**Stated problem:** Put every line of the rows below into a JSON list of strings, one string per line, leaving out any blank lines.

* BEGIN Exercise input *

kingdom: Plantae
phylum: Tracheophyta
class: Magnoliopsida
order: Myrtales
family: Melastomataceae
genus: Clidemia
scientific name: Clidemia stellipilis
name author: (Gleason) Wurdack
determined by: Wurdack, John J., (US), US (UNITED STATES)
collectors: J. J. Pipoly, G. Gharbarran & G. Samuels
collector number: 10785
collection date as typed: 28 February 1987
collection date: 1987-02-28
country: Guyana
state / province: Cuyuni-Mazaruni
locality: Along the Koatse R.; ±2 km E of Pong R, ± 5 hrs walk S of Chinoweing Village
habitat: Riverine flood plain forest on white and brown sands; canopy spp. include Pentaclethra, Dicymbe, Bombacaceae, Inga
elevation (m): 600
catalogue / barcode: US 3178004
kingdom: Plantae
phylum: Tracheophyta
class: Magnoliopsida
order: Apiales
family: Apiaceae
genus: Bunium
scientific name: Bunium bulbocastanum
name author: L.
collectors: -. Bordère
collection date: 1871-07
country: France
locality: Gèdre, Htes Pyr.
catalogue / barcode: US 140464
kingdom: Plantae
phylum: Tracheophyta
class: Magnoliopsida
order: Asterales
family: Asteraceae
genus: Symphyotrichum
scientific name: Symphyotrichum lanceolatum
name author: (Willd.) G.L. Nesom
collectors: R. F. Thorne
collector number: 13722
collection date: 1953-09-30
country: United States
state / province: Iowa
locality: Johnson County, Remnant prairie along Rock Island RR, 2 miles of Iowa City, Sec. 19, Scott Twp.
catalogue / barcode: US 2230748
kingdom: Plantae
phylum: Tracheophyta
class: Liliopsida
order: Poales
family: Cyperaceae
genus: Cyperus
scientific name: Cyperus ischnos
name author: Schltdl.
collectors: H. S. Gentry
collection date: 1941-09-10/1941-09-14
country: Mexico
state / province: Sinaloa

* END Exercise input *

**Written solution:**
[
  "kingdom: Plantae",
  "phylum: Tracheophyta",
  "class: Magnoliopsida",
  "order: Myrtales",
  "family: Melastomataceae",
  "genus: Clidemia",
  "scientific name: Clidemia stellipilis",
  "name author: (Gleason) Wurdack",
  "determined by: Wurdack, John J., (US), US (UNITED STATES)",
  "collectors: J. J. Pipoly, G. Gharbarran & G. Samuels",
  "collector number: 10785",
  "collection date as typed: 28 February 1987",
  "collection date: 1987-02-28",
  "country: Guyana",
  "state / province: Cuyuni-Mazaruni",
  "locality: Along the Koatse R.; ±2 km E of Pong R, ± 5 hrs walk S of Chinoweing Village",
  "habitat: Riverine flood plain forest on white and brown sands; canopy spp. include Pentaclethra, Dicymbe, Bombacaceae, Inga",
  "elevation (m): 600",
  "catalogue / barcode: US 3178004",
  "kingdom: Plantae",
  "phylum: Tracheophyta",
  "class: Magnoliopsida",
  "order: Apiales",
  "family: Apiaceae",
  "genus: Bunium",
  "scientific name: Bunium bulbocastanum",
  "name author: L.",
  "collectors: -. Bordère",
  "collection date: 1871-07",
  "country: France",
  "locality: Gèdre, Htes Pyr.",
  "catalogue / barcode: US 140464",
  "kingdom: Plantae",
  "phylum: Tracheophyta",
  "class: Magnoliopsida",
  "order: Asterales",
  "family: Asteraceae",
  "genus: Symphyotrichum",
  "scientific name: Symphyotrichum lanceolatum",
  "name author: (Willd.) G.L. Nesom",
  "collectors: R. F. Thorne",
  "collector number: 13722",
  "collection date: 1953-09-30",
  "country: United States",
  "state / province: Iowa",
  "locality: Johnson County, Remnant prairie along Rock Island RR, 2 miles of Iowa City, Sec. 19, Scott Twp.",
  "catalogue / barcode: US 2230748",
  "kingdom: Plantae",
  "phylum: Tracheophyta",
  "class: Liliopsida",
  "order: Poales",
  "family: Cyperaceae",
  "genus: Cyperus",
  "scientific name: Cyperus ischnos",
  "name author: Schltdl.",
  "collectors: H. S. Gentry",
  "collection date: 1941-09-10/1941-09-14",
  "country: Mexico",
  "state / province: Sinaloa"
]